What was your most nerve-wracking experience onstage?

Oh man, once when I was at a big, big festival a few years ago and I was just getting over from being sick. I had my voice but it was very hard and my lungs were on fire. I had chronic bronchitis. And the monitors went out and I couldn’t hear a word I was singing and I knew I had to keep singing and I couldn’t tell if I was in key or anything and I knew press was out there. It was pretty awful and I had to do the rest of the show literally not hearing a word I was singing.

What has been the greatest lesson that you have learned on your own about being a professional musician?

That you can’t get hung up about the end result of how famous you might end up being. You know, once you’re in it, you really have to show up and treat it like a job. If you’re sick, you got to get onstage. The show really must go on and it‘s about the fans and the audience and that’s who gets serviced first. If you get discouraged because you’re not where you think you should be and you think you should be further along, cause I’ve been down that road, that just takes away from the magic of it. You’ve just got to do what you do and enjoy what you do and of course you keep on truckin’ to expand the audience. But if you don’t get that million dollar label deal behind you to give you the instant giant exposure, you can go get it yourself. You’ve just got to stick with it.

Since it’s Christmastime, what was the best gift you ever found under your tree?

My kitty cats

Was that when you were a little kid or now?

Oh that was a few years ago (laughs).
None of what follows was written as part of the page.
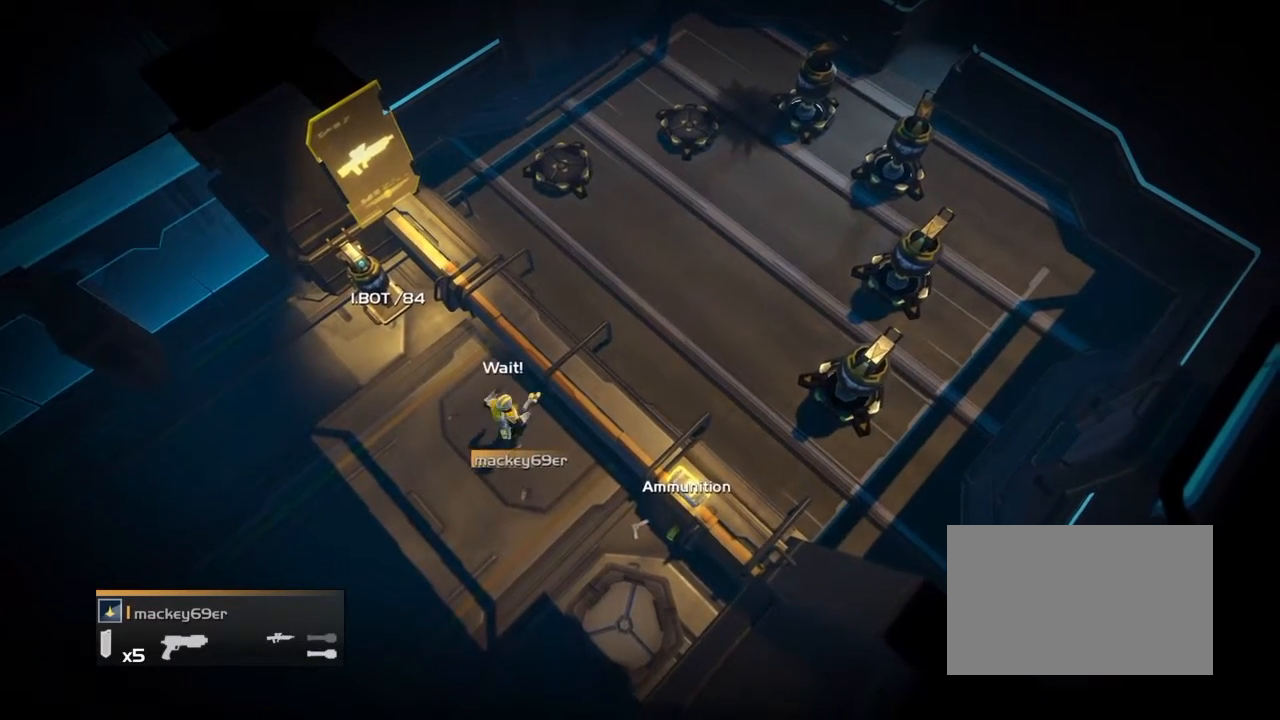
{"buttons": ["R2"], "events": [[400, "R2", "down"]]}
My brother took in a stray who had seven kittens during a winter freeze in Florida in early December or late November, and I came home from tour and there were two kitty cats there for Christmas presents.

Do you still have them?

Oh my God, yes. They are my daughters (laughs)
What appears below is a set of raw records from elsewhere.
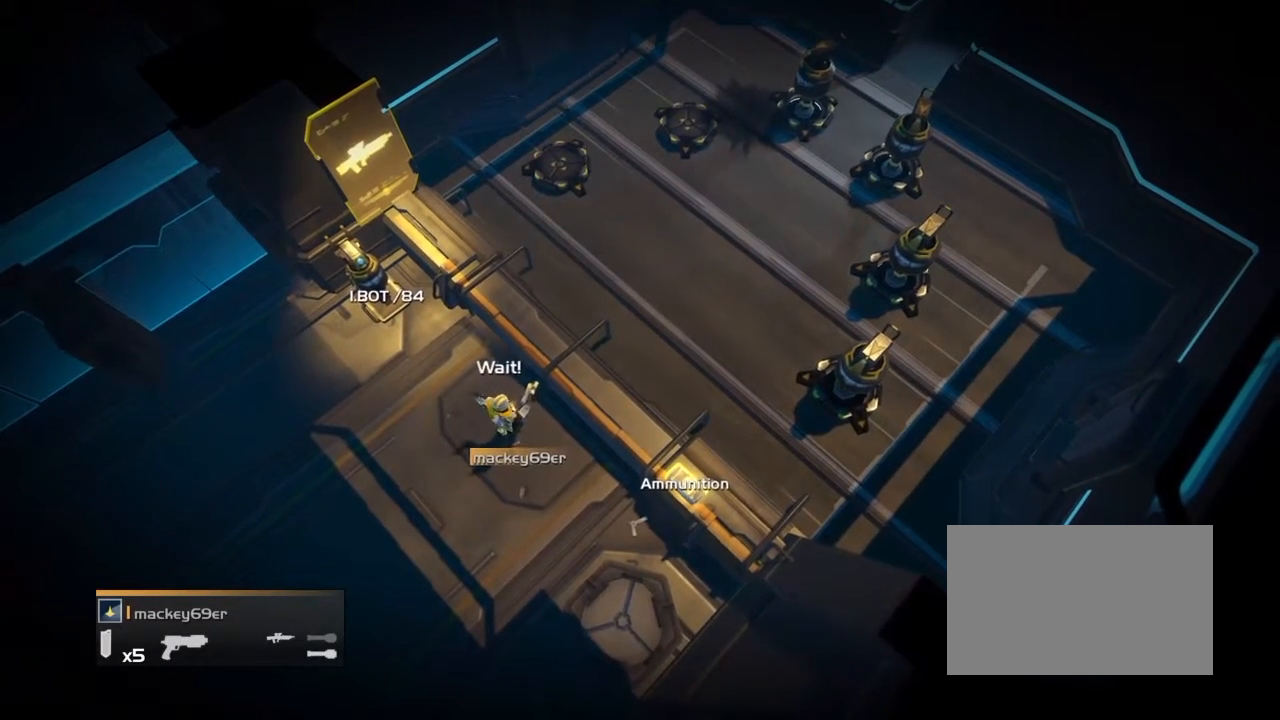
{"buttons": [], "events": [[401, "R2", "up"]]}
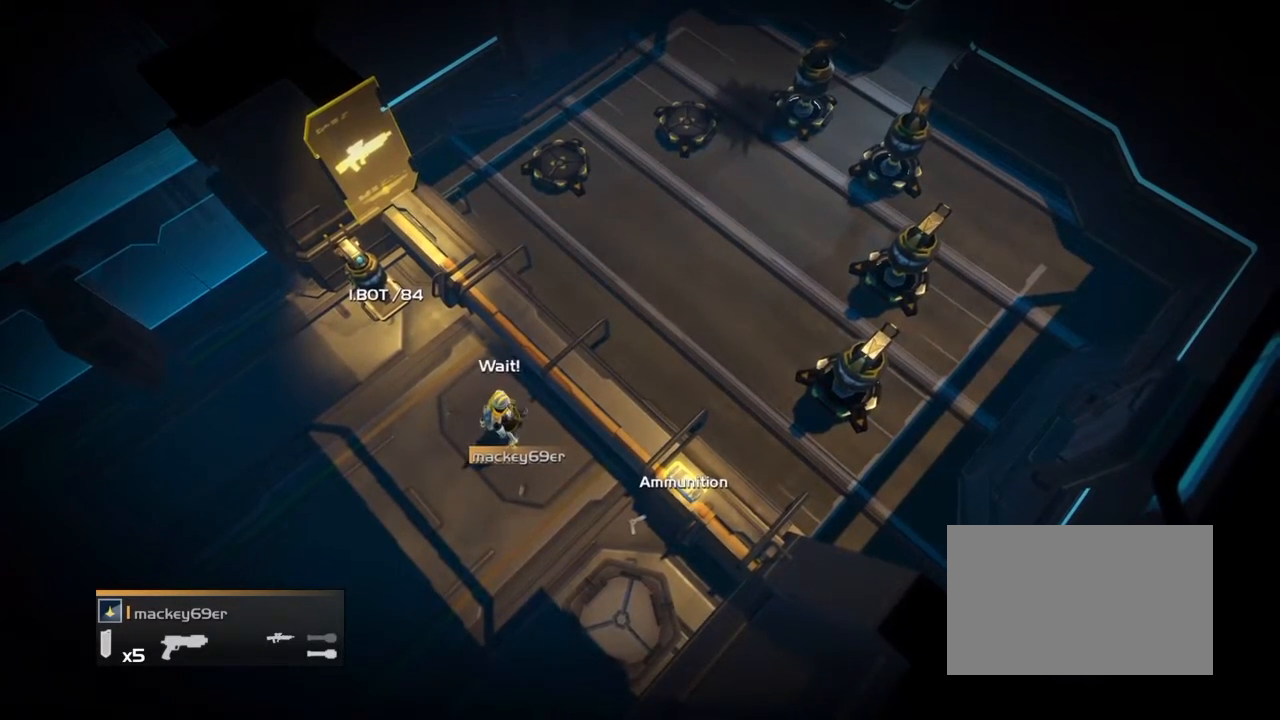
{"buttons": ["R2"], "events": [[400, "R2", "down"]]}
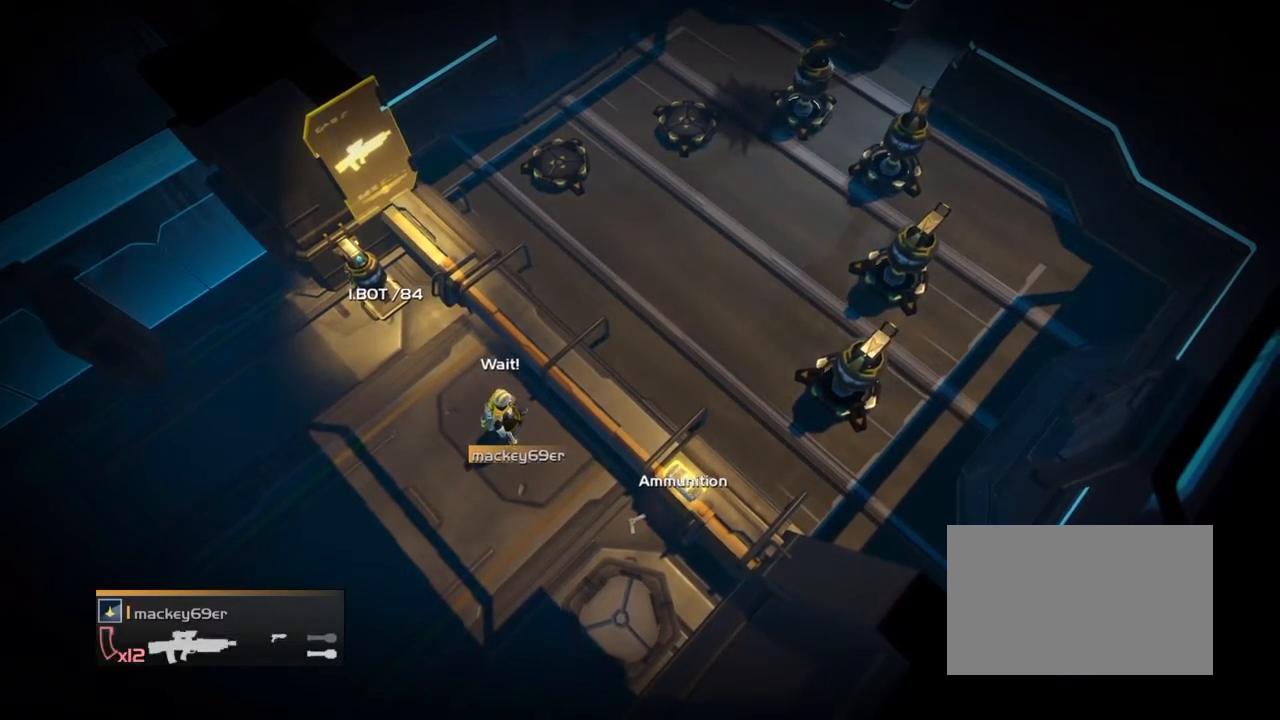
{"buttons": [], "events": [[401, "R2", "up"]]}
What are your plans coming up for 2015?

More United States touring. We’ll start mid-January. We’ve got shows on the sixteenth, seventeenth, and eighteenth, and that’s Massachusetts, Pennsylvania and then the eighteenth is a big show in New York at the Brooklyn Bowl. It will be our first time there so I hope people will come out to that room. It’s a fun, funky room that a lot of great artists have played. Robert Plant just played there. January, February and early March, we’ll be doing a lot of northeast stuff and then towards the end of March, we’re going to do the Pacific northwest and the west coast, all through California. I’m really excited. That will be my first time in California, really, except I played LA once. But just really hitting the States more and of course once April hits, we’ll go to Europe and be bouncing back and forth. Then it’s time to put new music together for the next studio CD, so I’ve got a pretty full year ahead of me.

Have you started writing?

Yeah, we started writing a little bit on the road but we’ll write more and more in the new year on the road, and when we’re off the road for the holidays we try to get together. But we know we won’t go into the studio until touring ends at the end of November.